Overall, the proposal hereby submitted will significantly impact how conda-forge builds its packages beyond publicly available runners with time-limited resources by:

  1. Enabling secure access to specialized CI services and resources, which will allow conda-forge to operate more reliably by reducing waiting times and service availability errors.
  2. Allowing projects to benefit from new building features without hindering the existing infrastructure's reliability.
  3. Providing a mechanism for donors (or sponsors) to support conda-forge by sponsoring or donating cloud computing credits easily.
  4. Diversifying the type of resources available and providing additional support for non-traditional architectures or computing, thus better serving maintainers and community members.

Amount Requested:

10000

Brief Budget Justification: (Please include hours and/or pay rates)

The budget will be used to pay for development time for key personnel in this grant as follows:

  • Expense: Key Personnel (dev hours)
  • Number of hours: 112 hours (for the project's duration)
  • Total: $ 10,000 USD

Timeline of Deliverables:

We would like to complete this project as soon as possible; however, to implement this with comprehensive community feedback, we are accounting for reasonable response times in our consultations with the conda-forge team. To that end, we would like to propose an estimated implementation delivery at the end of September 2023, with the possibility of finishing earlier if the feedback loop is kept tight and no show-stoppers are found.

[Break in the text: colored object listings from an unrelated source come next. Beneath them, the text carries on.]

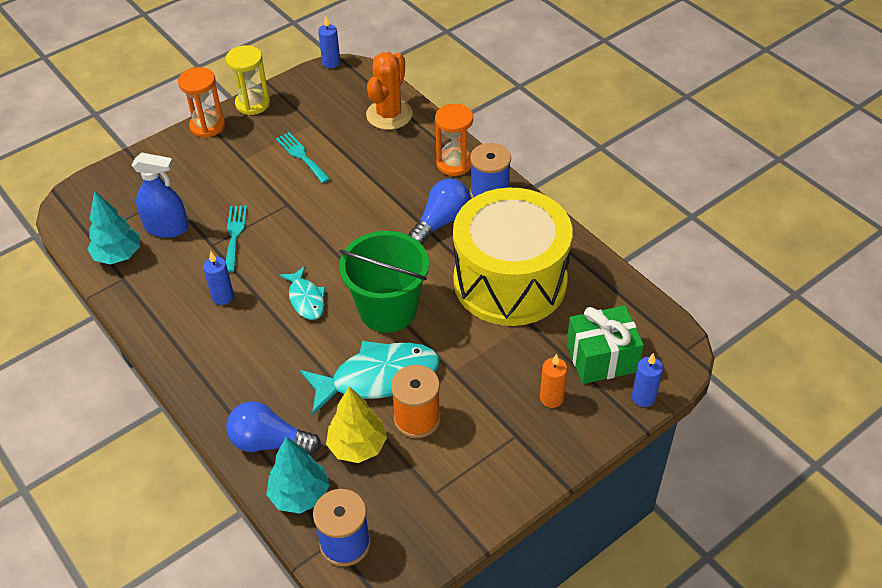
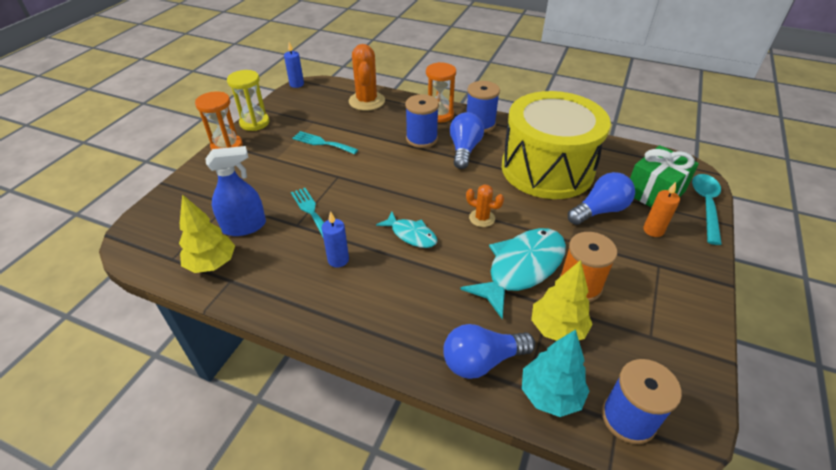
camera: 30 degrees left, 5 degrees down
turquoise tree [87,191,140,264] -> yellow tree [179,194,235,273]
green bucket [339,231,429,333] -> orange cactus [466,184,504,227]
blue candle [632,353,663,407] -> turquoise spoon [692,174,722,245]
none -> blue spool [405,94,439,148]
none -> blue light bulb [568,172,635,225]

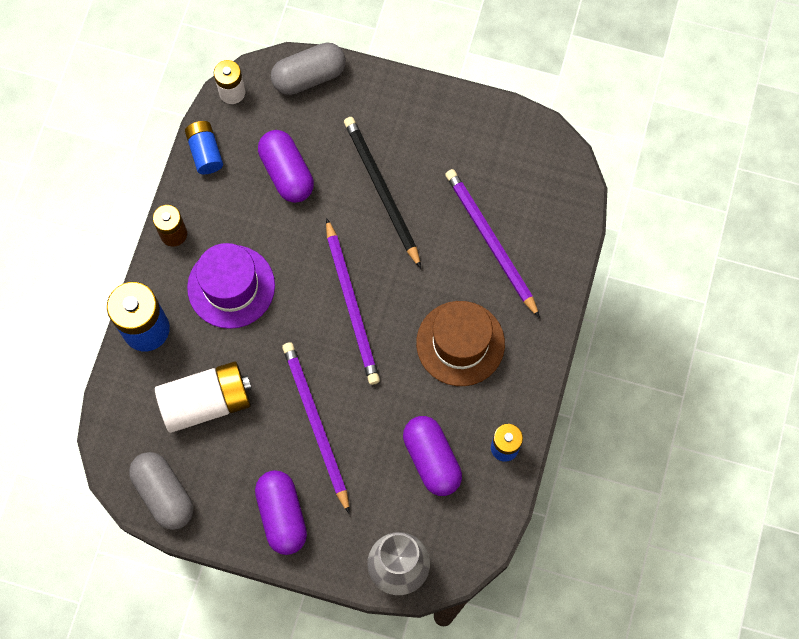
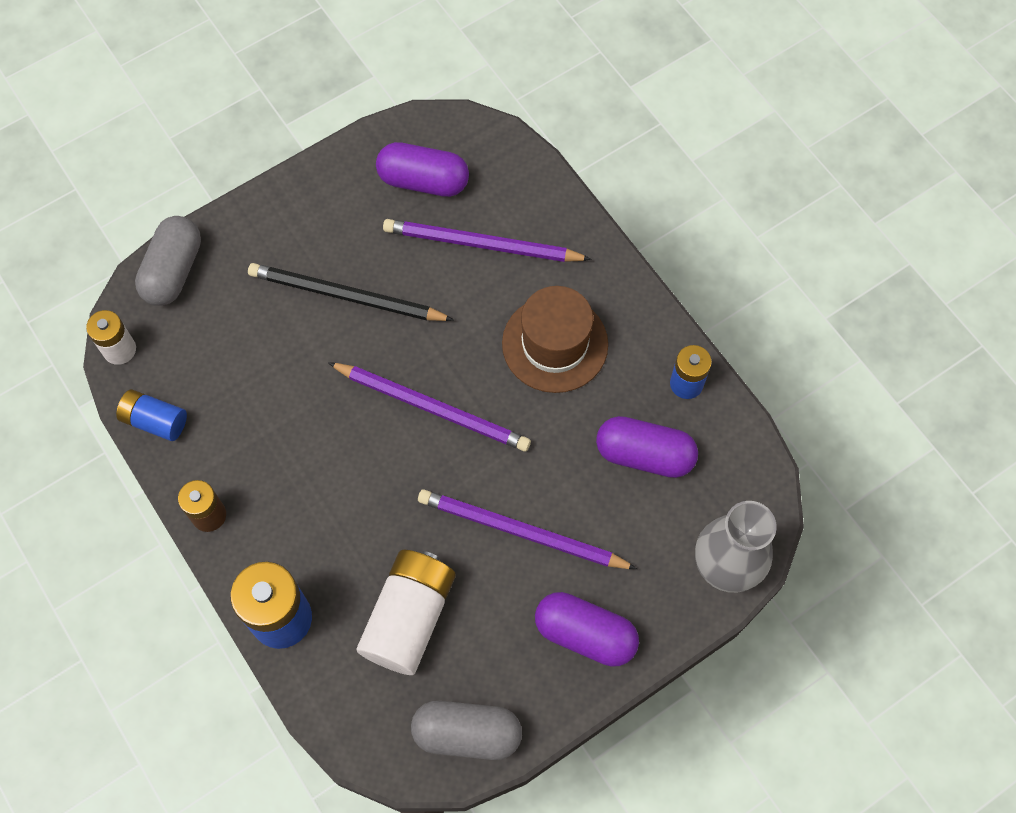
camera: 50 degrees left, 5 degrees down
purple hat [187,243,275,329] -> none
purple capsule [258,130,314,203] -> purple capsule moved to [376,142,469,197]

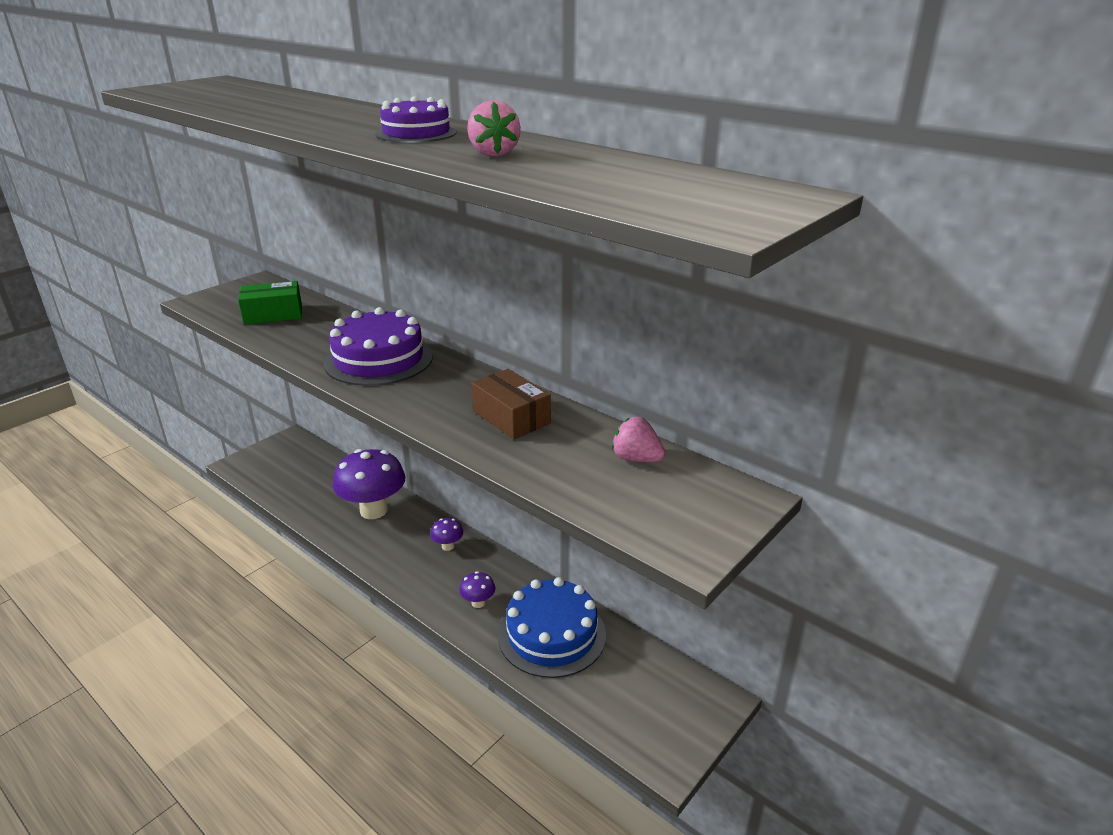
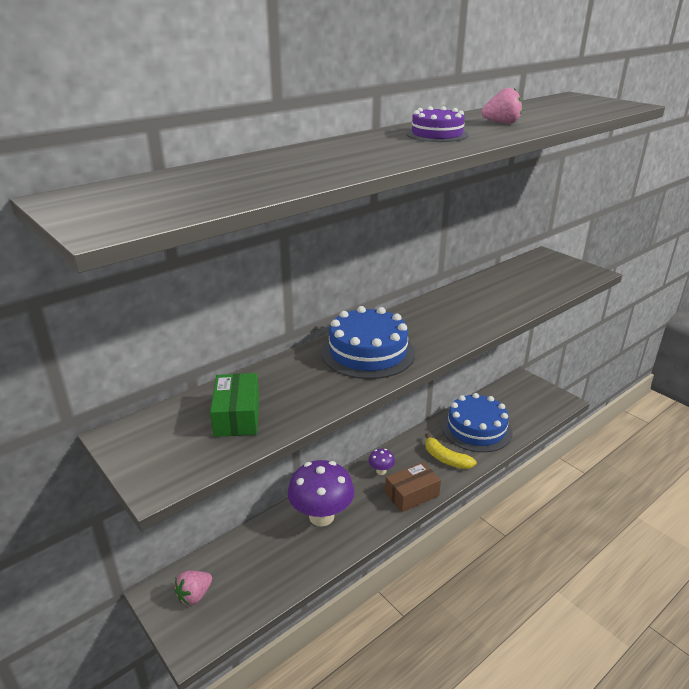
camera: 80 degrees left, 0 degrees up
purple cake [324,307,433,386] -> blue cake [321,306,415,379]
purple mushroom [459,571,495,608] -> yellow banana [425,433,477,469]
brown box [471,369,551,439] -> brown box moved to [385,462,441,512]
pink strawberry [612,417,665,462] -> pink strawberry moved to [174,571,212,605]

Identified deliverables are:

  1. Design an access control strategy with the conda-forge infrastructure team (before July 2023)
  2. Implement the proposed strategy in conda-forge repositories (before September 2023)
  3. . Security review of the Cirun (https://cirun.io/) integration layer to prevent unauthorized cross-access to additional CI resources (before September 2023)

Has someone been identified to carry out the work in the proposal? Please list the name(s) of the person(s) who will be carrying out the work and a short statement (approximately 1 sentence) of why they are qualified.

Yes.

  • Jaime Rodríguez-Guerra <[email protected]>, member of conda-forge core, has sufficient experience in the existing infrastructure and CI workflows powering conda-forge.
  • Amit Kumar, software engineer at Quansight, is the author of the Cirun (https://cirun.io/) integration layer and has set up the GPU backend servicing the experimental prototype CI at conda-forge.

How will someone be identified to carry out the work?

Personnel has already been identified.

Please list the name and email address of a project leader(s) who has approved this proposal.

This proposal is also approved by conda-forge core member Filipe Fernandes <[email protected]>.